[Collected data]
- Opening Delimiter -

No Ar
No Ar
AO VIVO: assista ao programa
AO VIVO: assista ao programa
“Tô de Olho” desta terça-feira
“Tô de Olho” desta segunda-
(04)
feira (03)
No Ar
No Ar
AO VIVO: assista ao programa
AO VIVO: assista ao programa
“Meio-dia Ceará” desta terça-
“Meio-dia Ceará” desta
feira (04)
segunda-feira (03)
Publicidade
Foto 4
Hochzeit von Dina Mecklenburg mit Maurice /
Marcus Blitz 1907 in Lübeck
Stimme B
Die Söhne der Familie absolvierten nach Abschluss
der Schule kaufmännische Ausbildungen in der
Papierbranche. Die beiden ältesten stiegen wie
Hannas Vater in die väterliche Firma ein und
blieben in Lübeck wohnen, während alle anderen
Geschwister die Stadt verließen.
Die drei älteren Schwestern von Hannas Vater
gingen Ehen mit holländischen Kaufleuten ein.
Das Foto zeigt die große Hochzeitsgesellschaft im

- Closing Delimiter -
- Opening Delimiter -

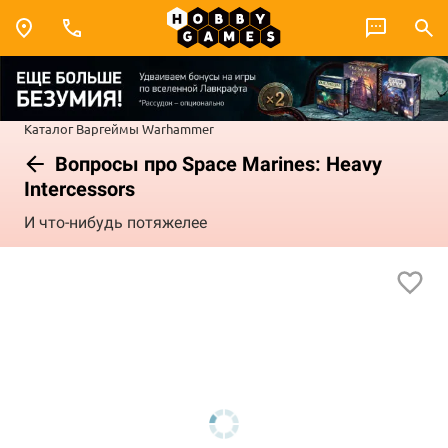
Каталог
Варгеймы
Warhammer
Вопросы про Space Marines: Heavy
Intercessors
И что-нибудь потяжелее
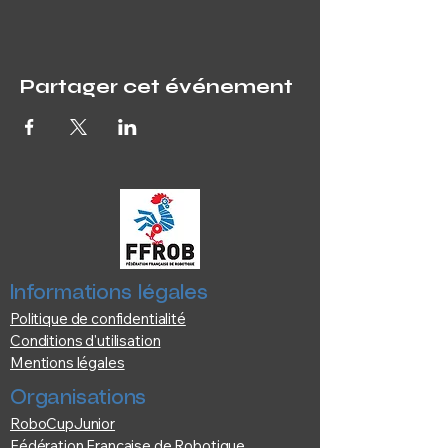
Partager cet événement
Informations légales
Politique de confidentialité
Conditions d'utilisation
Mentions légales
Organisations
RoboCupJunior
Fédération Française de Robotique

- Closing Delimiter -

* [GOAL OF THE EXERCISE]: Above are records with pictures. Reproduce exactly only the lines from the line with "Вопросы про Space Marines: Heavy" through the line with "Fédération Française de Robotique", both ends included, and leave the pictures out.

* [EXERCISE SOLUTION]:
Вопросы про Space Marines: Heavy
Intercessors
И что-нибудь потяжелее
Partager cet événement
Informations légales
Politique de confidentialité
Conditions d'utilisation
Mentions légales
Organisations
RoboCupJunior
Fédération Française de Robotique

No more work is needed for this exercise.